Databricks

mohaimen_syed · ‎10-18-2023

I'm trying to do fuzzy matching on two dataframes by cross joining them and then using a udf for my fuzzy matching. But using both python udf and pandas udf its either very slow or I get an error.

@pandas_udf("int")

def core_match_processor(s1: pd.Series, s2: pd.Series) -> pd.Series:

return pd.Series(int(rapidfuzz.ratio(s1, s2)))

MatchUDF = f.pandas_udf(core_match_processor, returnType=IntegerType())

df0 = df1.crossJoin(broadcast(df2))

df = df0.withColumn("Score", MatchUDF(f.col("String1"), f.col("String2")))

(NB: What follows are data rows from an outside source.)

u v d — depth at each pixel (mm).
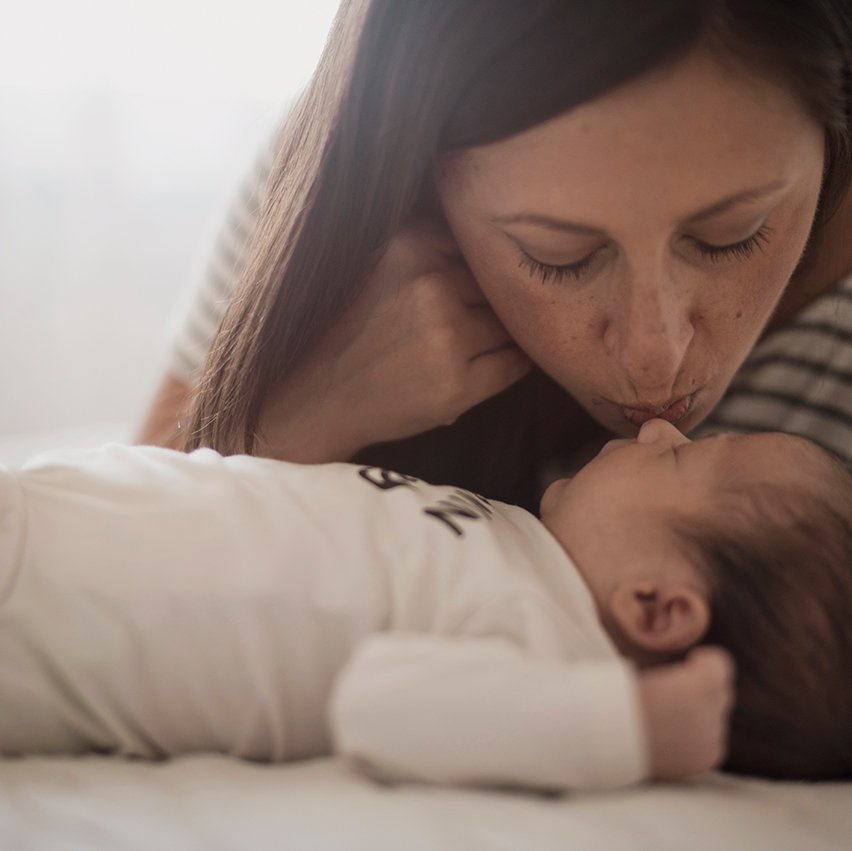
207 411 1107
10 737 804
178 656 798
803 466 910
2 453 2016
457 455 1230
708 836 663
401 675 729
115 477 869
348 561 833
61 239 2529
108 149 2508
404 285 1087
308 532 843
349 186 979
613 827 666
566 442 1246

Error: org.apache.spark.SparkRuntimeException: [UDF_USER_CODE_ERROR.GENERIC] Execution of function core_match_processor

Kaniz · ‎10-19-2023

Hi @mohaimen_syed, One approach to improving the performance of your fuzzy matching UDF is to use PySpark's built-in String similarity functions, such as levenshtein, soundex, or metaphone. These functions are optimized for distributed processing and can be used directly on PySpark DataFrames without the need for UDFs.

Check out this article for reference:- https://mrpowers.medium.com/fuzzy-matching-in-spark-with-soundex-and-levenshtein-distance-6749f5af8f...

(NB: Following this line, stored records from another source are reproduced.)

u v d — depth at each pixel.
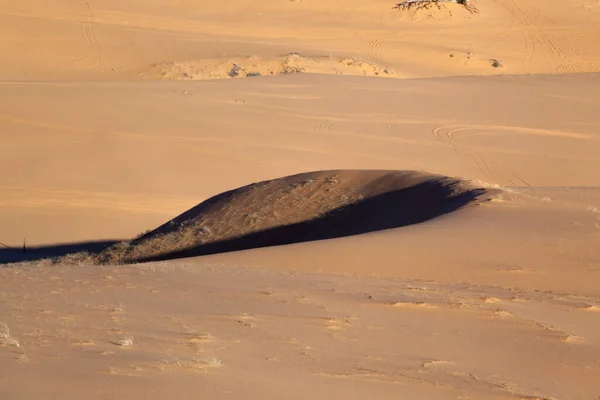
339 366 30.64
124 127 182.38
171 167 165.12
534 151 188.00
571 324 40.84
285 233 96.25
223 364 29.42
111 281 54.03
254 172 165.75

mohaimen_syed · ‎10-19-2023

I'm now getting the error: (SQL_GROUPED_AGG_PANDAS_UDF) is not supported on clusters in Shared access mode.
Even though this article clearly states that pandas udf is supported for shared cluster in databricks

https://www.databricks.com/blog/shared-clusters-unity-catalog-win-introducing-cluster-libraries-pyth...